OSCR annual report renews call for public collection rule

Scottish regulator says organisations that make collections should be required to reveal whether or not they are charities

The Scottish charity regulator wants new rules introduced on public collections
The Scottish charity regulator wants new rules introduced on public collections

The Scottish charity regulator has renewed calls for organisations that make public collections to be required to reveal whether or not they are a charity.

The Office for the Scottish Charity Regulator has made the call in its Annual Report and Accounts 2011/2012, published this week.

The OSCR first raised the issue with Scottish ministers in 2008 and has highlighted it again in its latest report.

The regulator is calling for rules to be introduced that would require organisations holding public collections to say whether they are charities or are operating on behalf of one. OSCR argues that such a requirement would make it clearer to the public when deciding on whether or not to make donations.

Other key priorities for the regulator over the next year include encouraging more charities to file their accounts through its online system. Last week, the regulator announced that more than 10 per cent of all Scottish charities had made use of the online system in the first two months since it was launched.

The report also highlighted some of the main advances made within the Scottish charitable sector over the past year, including the introduction of charitable incorporated organisation status, which is yet to be introduced in England and Wales.

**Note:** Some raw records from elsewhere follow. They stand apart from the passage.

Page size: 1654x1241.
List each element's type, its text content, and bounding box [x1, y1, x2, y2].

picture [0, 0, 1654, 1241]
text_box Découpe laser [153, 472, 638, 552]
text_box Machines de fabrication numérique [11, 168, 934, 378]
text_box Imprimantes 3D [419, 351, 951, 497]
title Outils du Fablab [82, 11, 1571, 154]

David Robb, chief executive of the OSCR, said that the regulator would continue seeking to improve its functions and the efficiency of the sector. "Charities touch all our lives and they need the public's support and trust," he said. "Scotland's charity sector is responsible for an annual income of £8bn, so it’s crucial that we continue to deliver our statutory function as a proportionate regulator in order to maintain the public's confidence in charities."